> [WHAT YOU NEED TO DO]: Where the records below reach the line containing "right shoulder: (227, 522)", start transcribing, and end with the line containing "left hip: (537, 641)", exactly and with nothing else added.
-- -- --
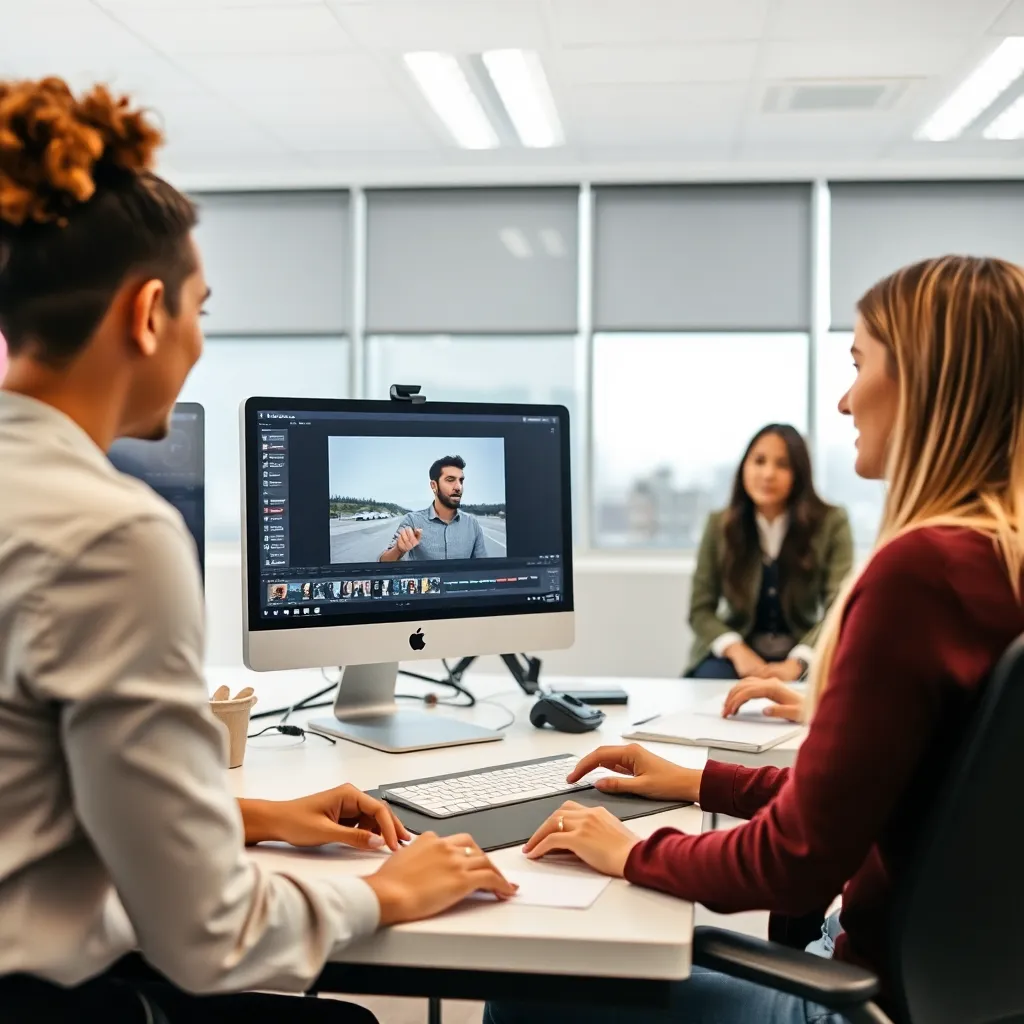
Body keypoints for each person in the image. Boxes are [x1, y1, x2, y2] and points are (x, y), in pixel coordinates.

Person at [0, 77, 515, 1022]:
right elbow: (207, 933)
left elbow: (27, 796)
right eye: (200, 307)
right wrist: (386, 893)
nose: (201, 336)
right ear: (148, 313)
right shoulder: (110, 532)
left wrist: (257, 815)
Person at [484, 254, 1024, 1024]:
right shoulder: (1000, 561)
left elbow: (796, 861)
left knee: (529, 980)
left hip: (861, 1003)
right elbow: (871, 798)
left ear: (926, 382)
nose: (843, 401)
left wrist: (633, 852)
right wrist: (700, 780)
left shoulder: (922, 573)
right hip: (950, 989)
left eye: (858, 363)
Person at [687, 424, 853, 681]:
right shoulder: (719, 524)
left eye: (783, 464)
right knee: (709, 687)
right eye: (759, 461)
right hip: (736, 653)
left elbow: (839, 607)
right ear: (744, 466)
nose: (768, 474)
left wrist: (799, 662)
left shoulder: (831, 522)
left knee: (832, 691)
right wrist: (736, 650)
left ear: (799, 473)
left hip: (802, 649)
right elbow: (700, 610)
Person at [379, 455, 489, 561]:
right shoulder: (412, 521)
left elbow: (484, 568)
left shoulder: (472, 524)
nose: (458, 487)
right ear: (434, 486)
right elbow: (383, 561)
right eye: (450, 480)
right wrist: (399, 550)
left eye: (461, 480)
-- -- --
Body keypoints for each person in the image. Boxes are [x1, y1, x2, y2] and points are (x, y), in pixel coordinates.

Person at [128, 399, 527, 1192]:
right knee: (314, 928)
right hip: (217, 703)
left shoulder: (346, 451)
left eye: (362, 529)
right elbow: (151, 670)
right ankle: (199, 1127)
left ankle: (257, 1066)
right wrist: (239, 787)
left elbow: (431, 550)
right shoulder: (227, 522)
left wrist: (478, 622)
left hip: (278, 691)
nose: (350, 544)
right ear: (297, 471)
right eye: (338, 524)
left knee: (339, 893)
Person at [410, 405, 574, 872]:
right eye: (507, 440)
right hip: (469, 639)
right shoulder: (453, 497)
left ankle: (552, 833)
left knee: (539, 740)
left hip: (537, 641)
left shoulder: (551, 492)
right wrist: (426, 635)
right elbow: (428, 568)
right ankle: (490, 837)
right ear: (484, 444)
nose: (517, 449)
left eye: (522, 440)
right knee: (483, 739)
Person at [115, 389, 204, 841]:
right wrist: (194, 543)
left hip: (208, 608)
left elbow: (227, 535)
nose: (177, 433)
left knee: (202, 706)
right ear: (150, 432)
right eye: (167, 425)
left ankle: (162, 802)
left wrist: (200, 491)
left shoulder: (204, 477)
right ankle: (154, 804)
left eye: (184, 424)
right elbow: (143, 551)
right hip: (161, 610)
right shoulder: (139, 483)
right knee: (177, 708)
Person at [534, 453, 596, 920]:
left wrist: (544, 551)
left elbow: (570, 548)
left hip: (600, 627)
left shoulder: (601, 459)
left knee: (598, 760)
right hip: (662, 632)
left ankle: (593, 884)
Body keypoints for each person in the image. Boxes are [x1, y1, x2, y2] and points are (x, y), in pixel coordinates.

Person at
-- -- --
> [RESPONSE]:
right shoulder: (227, 522)
left wrist: (478, 622)
left hip: (278, 691)
nose: (350, 544)
right ear: (297, 471)
right eye: (338, 524)
left knee: (339, 893)
Person at [410, 405, 574, 872]:
right eye: (507, 440)
right hip: (469, 639)
right shoulder: (453, 497)
left ankle: (552, 833)
left knee: (539, 740)
left hip: (537, 641)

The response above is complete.